Your task
Find the line holding "(Note: yes, it" in the entries below. Give it again exactly, along with every line after it up to and including the line holding "Things that stuck".

Content starts

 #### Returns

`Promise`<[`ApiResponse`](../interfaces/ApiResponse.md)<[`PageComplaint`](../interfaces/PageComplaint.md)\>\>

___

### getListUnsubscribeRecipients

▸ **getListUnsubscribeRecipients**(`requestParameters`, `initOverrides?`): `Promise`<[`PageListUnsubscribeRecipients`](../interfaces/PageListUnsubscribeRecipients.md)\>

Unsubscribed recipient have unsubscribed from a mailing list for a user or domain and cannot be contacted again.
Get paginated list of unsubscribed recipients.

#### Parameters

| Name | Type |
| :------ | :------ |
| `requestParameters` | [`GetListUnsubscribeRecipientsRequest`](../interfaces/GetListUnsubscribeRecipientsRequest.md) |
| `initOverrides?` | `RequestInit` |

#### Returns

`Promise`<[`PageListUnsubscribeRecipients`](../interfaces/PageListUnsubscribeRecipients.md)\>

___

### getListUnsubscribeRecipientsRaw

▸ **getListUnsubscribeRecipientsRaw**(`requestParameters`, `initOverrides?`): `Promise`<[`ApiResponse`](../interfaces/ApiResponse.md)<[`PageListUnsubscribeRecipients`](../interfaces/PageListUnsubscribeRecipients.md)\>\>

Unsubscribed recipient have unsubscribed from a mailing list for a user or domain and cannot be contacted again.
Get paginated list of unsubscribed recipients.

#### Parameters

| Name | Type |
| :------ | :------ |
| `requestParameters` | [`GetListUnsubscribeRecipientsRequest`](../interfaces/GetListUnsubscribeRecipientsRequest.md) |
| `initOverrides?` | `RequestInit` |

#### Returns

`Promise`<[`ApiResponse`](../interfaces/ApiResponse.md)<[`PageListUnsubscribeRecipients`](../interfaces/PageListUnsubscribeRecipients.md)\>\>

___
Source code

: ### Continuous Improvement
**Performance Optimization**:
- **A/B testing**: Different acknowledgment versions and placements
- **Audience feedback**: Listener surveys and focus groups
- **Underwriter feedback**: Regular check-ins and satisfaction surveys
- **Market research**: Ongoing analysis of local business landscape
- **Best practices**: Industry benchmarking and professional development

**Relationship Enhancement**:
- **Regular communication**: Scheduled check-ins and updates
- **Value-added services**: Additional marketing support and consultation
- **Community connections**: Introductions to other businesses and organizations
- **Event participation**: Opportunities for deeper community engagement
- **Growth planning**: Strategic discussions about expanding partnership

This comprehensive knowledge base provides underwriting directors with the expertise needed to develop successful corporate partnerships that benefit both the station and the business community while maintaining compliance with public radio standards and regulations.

Content ends
Content starts

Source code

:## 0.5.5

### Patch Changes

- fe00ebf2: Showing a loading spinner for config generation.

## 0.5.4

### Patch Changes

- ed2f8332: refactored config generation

Content ends
Content starts

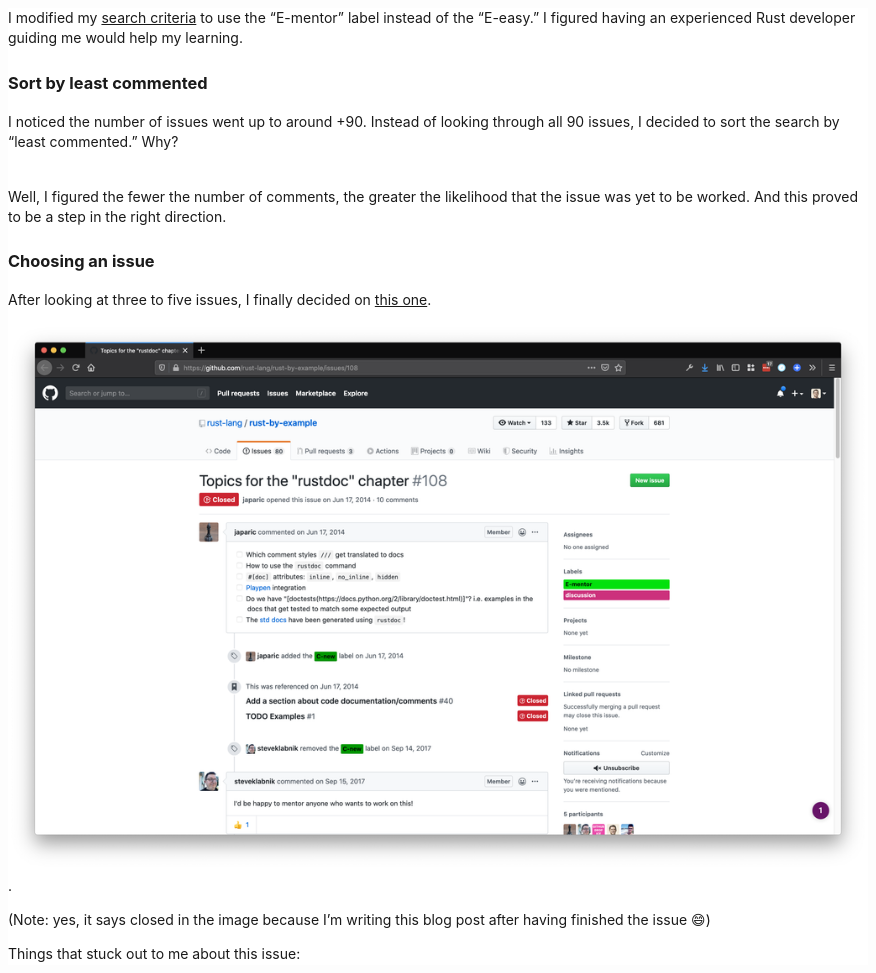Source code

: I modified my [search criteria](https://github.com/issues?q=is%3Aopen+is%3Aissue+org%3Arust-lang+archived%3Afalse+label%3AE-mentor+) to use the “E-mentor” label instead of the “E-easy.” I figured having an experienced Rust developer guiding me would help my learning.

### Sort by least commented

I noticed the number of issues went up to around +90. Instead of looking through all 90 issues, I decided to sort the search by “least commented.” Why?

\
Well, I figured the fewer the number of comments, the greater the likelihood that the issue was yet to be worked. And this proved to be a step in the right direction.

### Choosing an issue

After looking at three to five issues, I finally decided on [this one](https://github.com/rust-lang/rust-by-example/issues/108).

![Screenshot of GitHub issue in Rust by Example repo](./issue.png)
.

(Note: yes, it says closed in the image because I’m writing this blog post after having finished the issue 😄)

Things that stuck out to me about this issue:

Content ends

Exercise solution
(Note: yes, it says closed in the image because I’m writing this blog post after having finished the issue 😄)

Things that stuck out to me about this issue:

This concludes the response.